We can now see that we have only three sets of labels. Let’s see that these data now look like.

[4]:
# Create a figure and a set of subplots with 2 rows and 2 columns
fig, ax = plt.subplots(figsize=(12, 9), nrows=2, ncols=2)

# Visualize the qupath_domain_exact data on the first subplot
ms.visualise.visualise(qupath_domain_exact, marker_size=40, ax=ax[0, 0])

# Visualize the qupath_domain_exact data on the second subplot, colored by 'name'
ms.visualise.visualise(qupath_domain_exact, marker_size=40, ax=ax[1, 0], color_by='name')

# Visualize the qupath_domain_exact data on the third subplot, colored by 'Cell: Circularity'
ms.visualise.visualise(qupath_domain_exact, marker_size=40, ax=ax[0, 1], color_by='Cell: Circularity')

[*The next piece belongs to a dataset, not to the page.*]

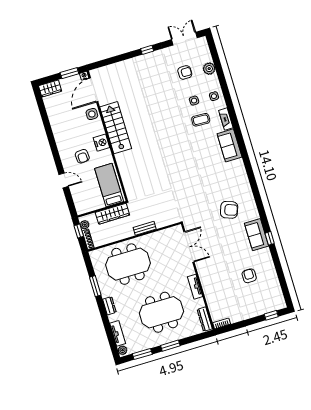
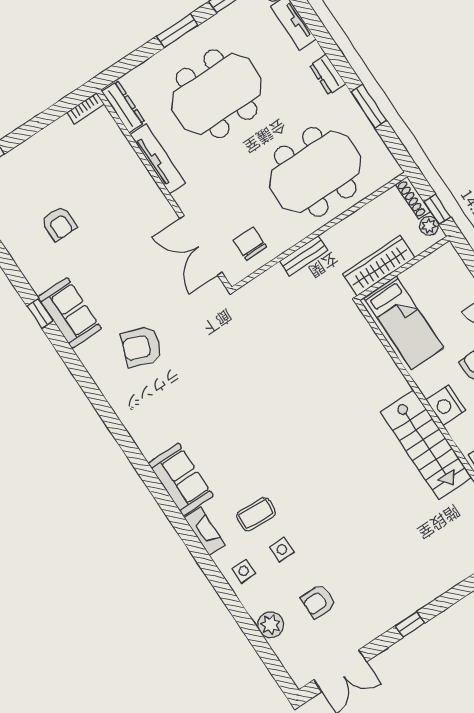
chair: (167, 241) -> (250, 244), added
tv unit: (195, 287) -> (158, 159), width x1.41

# Visualize the qupath_domain_exact data on the fourth subplot, colored by 'Cytoplasm: Opal 520 mean'
ms.visualise.visualise(qupath_domain_exact, marker_size=40, ax=ax[1, 1], color_by='Cytoplasm: Opal 520 mean')
[4]:
(<Figure size 1200x900 with 8 Axes>, <Axes: >)
../../_images/_collections_importing_data_Importing_data_from_QuPath_8_1.png

Using the qupath_to_domain functionality, we have a lot of flexibility in how we transfer information from QuPath to MuSpAn. This can be very useful to define annotated regions to use in your spatial analysis workflows for defining internal boundaries and beyond!

For details on more functionality around importing from QuPath, we recommend checking out the relevant documentation for muspan.io.qupath_to_domain to ensure you can fully exploit MuSpAn for spatial biology while working with your data in QuPath.